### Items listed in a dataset
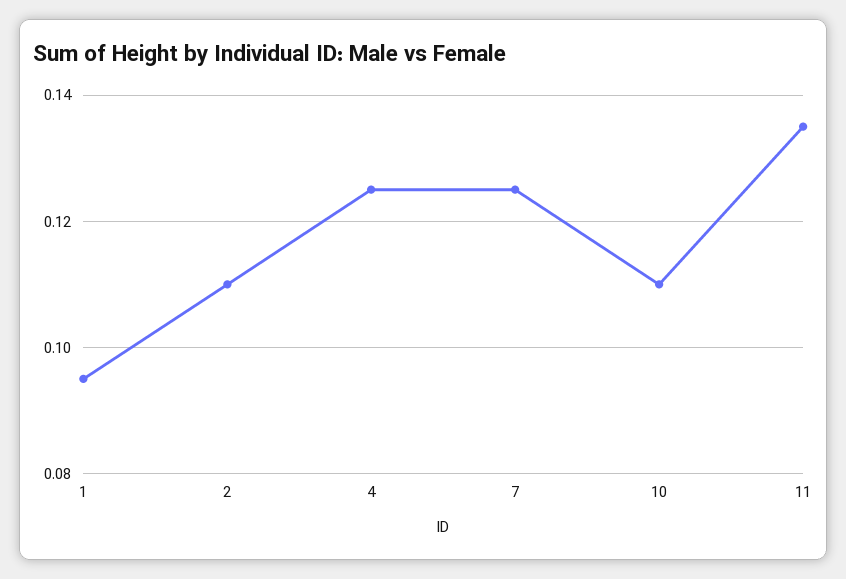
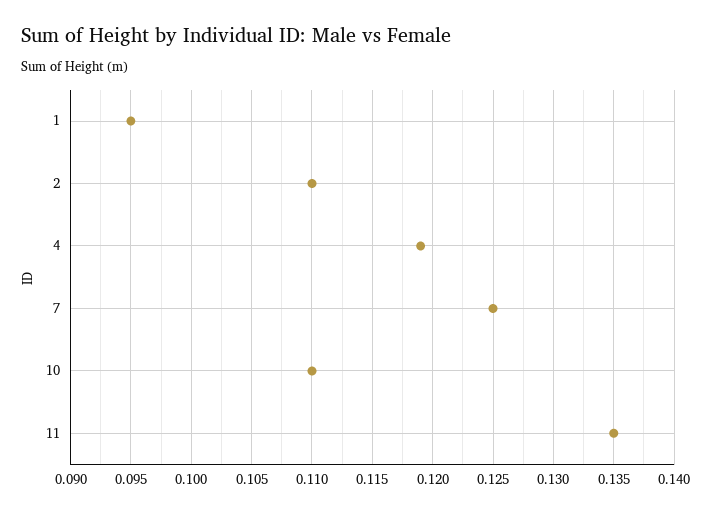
  {
    "1": 0.095,
    "2": 0.11,
-   "4": 0.125,
+   "4": 0.119,
    "7": 0.125,
    "10": 0.11,
    "11": 0.135
  }

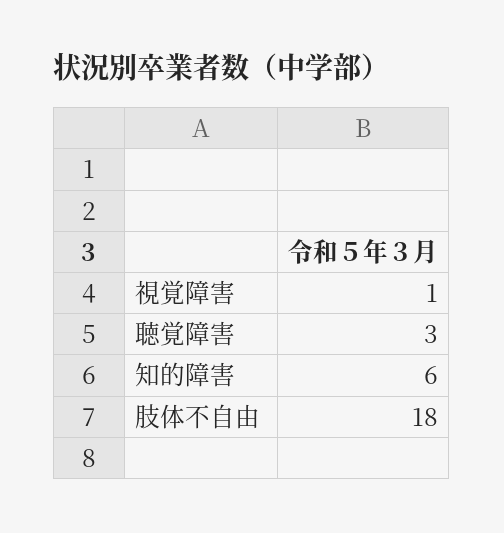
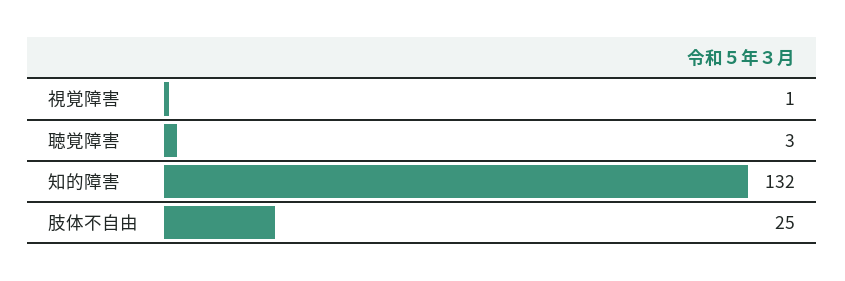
  {
    "視覚障害": 1,
    "聴覚障害": 3,
-   "知的障害": 6,
+   "知的障害": 132,
-   "肢体不自由": 18
+   "肢体不自由": 25
  }

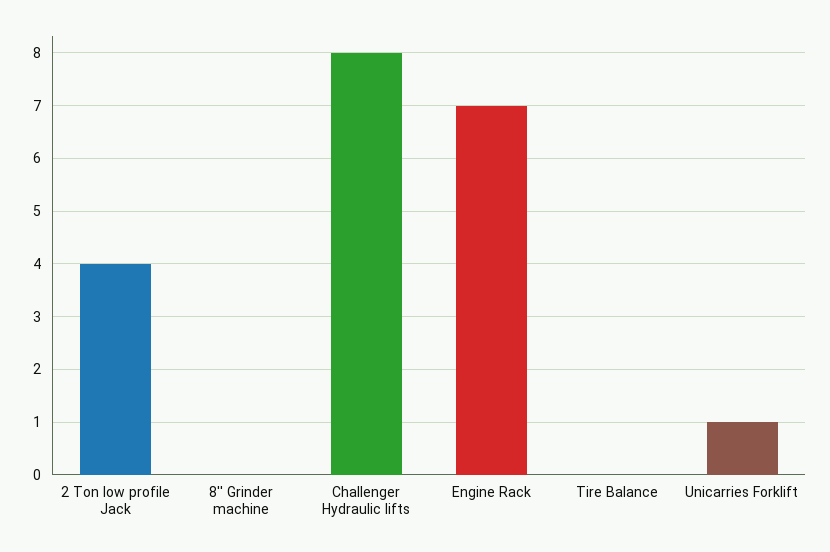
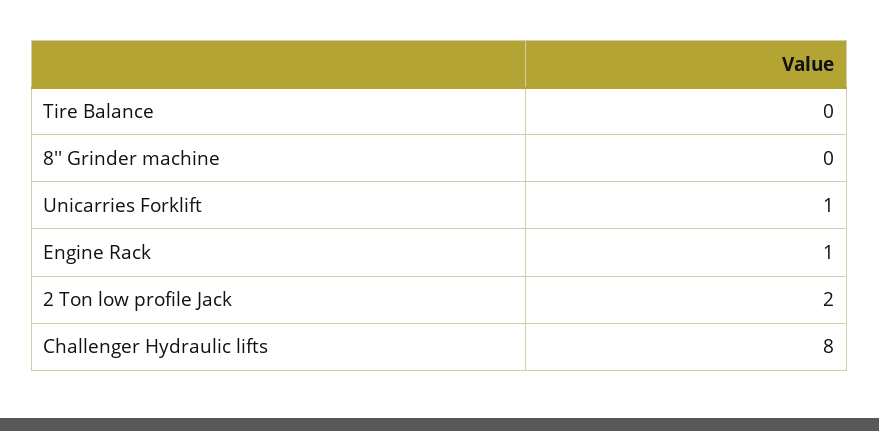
  {
-   "2 Ton low profile Jack": 4,
+   "2 Ton low profile Jack": 2,
    "8'' Grinder machine": 0,
    "Challenger Hydraulic lifts": 8,
-   "Engine Rack": 7,
+   "Engine Rack": 1,
    "Tire Balance": 0,
    "Unicarries Forklift": 1
  }

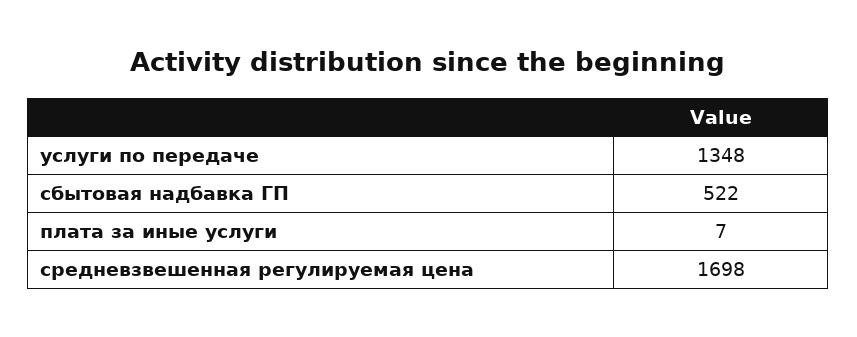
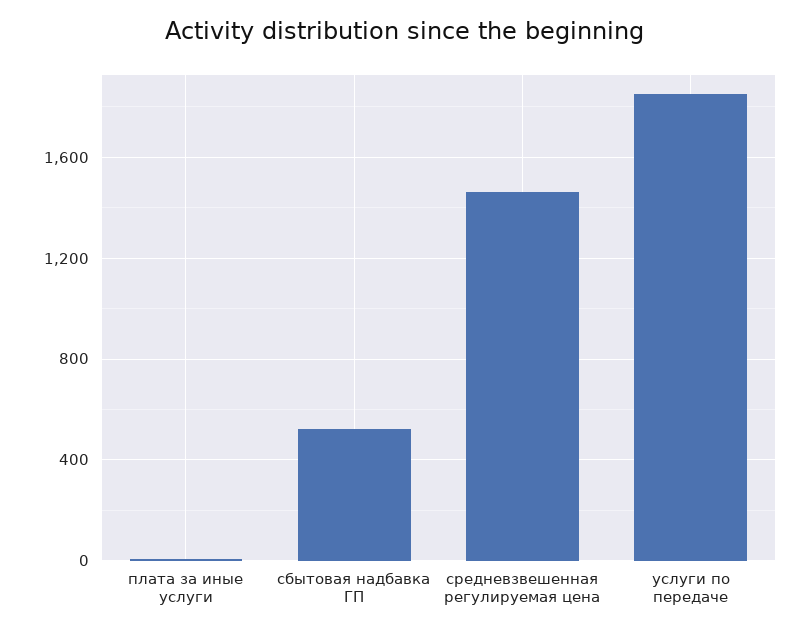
  {
-   "услуги по передаче": 1348,
+   "услуги по передаче": 1850,
    "сбытовая надбавка ГП": 522,
    "плата за иные услуги": 7,
-   "средневзвешенная регулируемая цена": 1698
+   "средневзвешенная регулируемая цена": 1450
  }

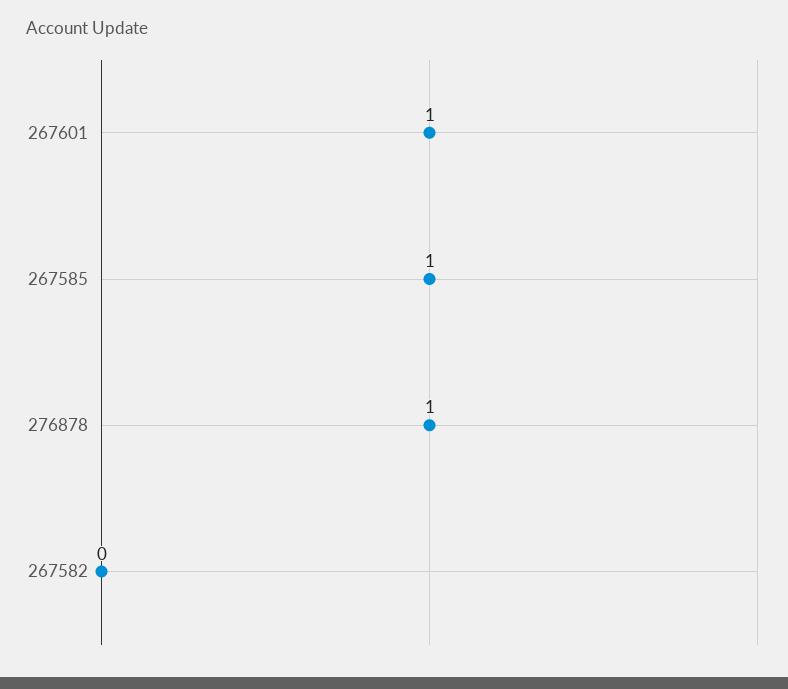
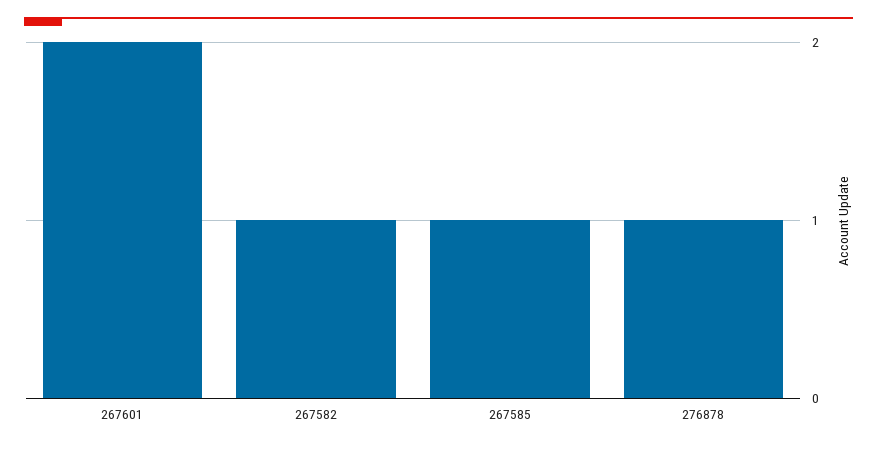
  {
-   "267601": 1,
+   "267601": 2,
    "267585": 1,
    "276878": 1,
-   "267582": 0
+   "267582": 1
  }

### Activity
Drop the pictures and give every line above again exactly.

### Problem solution
  {
    "1": 0.095,
    "2": 0.11,
-   "4": 0.125,
+   "4": 0.119,
    "7": 0.125,
    "10": 0.11,
    "11": 0.135
  }

  {
    "視覚障害": 1,
    "聴覚障害": 3,
-   "知的障害": 6,
+   "知的障害": 132,
-   "肢体不自由": 18
+   "肢体不自由": 25
  }

  {
-   "2 Ton low profile Jack": 4,
+   "2 Ton low profile Jack": 2,
    "8'' Grinder machine": 0,
    "Challenger Hydraulic lifts": 8,
-   "Engine Rack": 7,
+   "Engine Rack": 1,
    "Tire Balance": 0,
    "Unicarries Forklift": 1
  }

  {
-   "услуги по передаче": 1348,
+   "услуги по передаче": 1850,
    "сбытовая надбавка ГП": 522,
    "плата за иные услуги": 7,
-   "средневзвешенная регулируемая цена": 1698
+   "средневзвешенная регулируемая цена": 1450
  }

  {
-   "267601": 1,
+   "267601": 2,
    "267585": 1,
    "276878": 1,
-   "267582": 0
+   "267582": 1
  }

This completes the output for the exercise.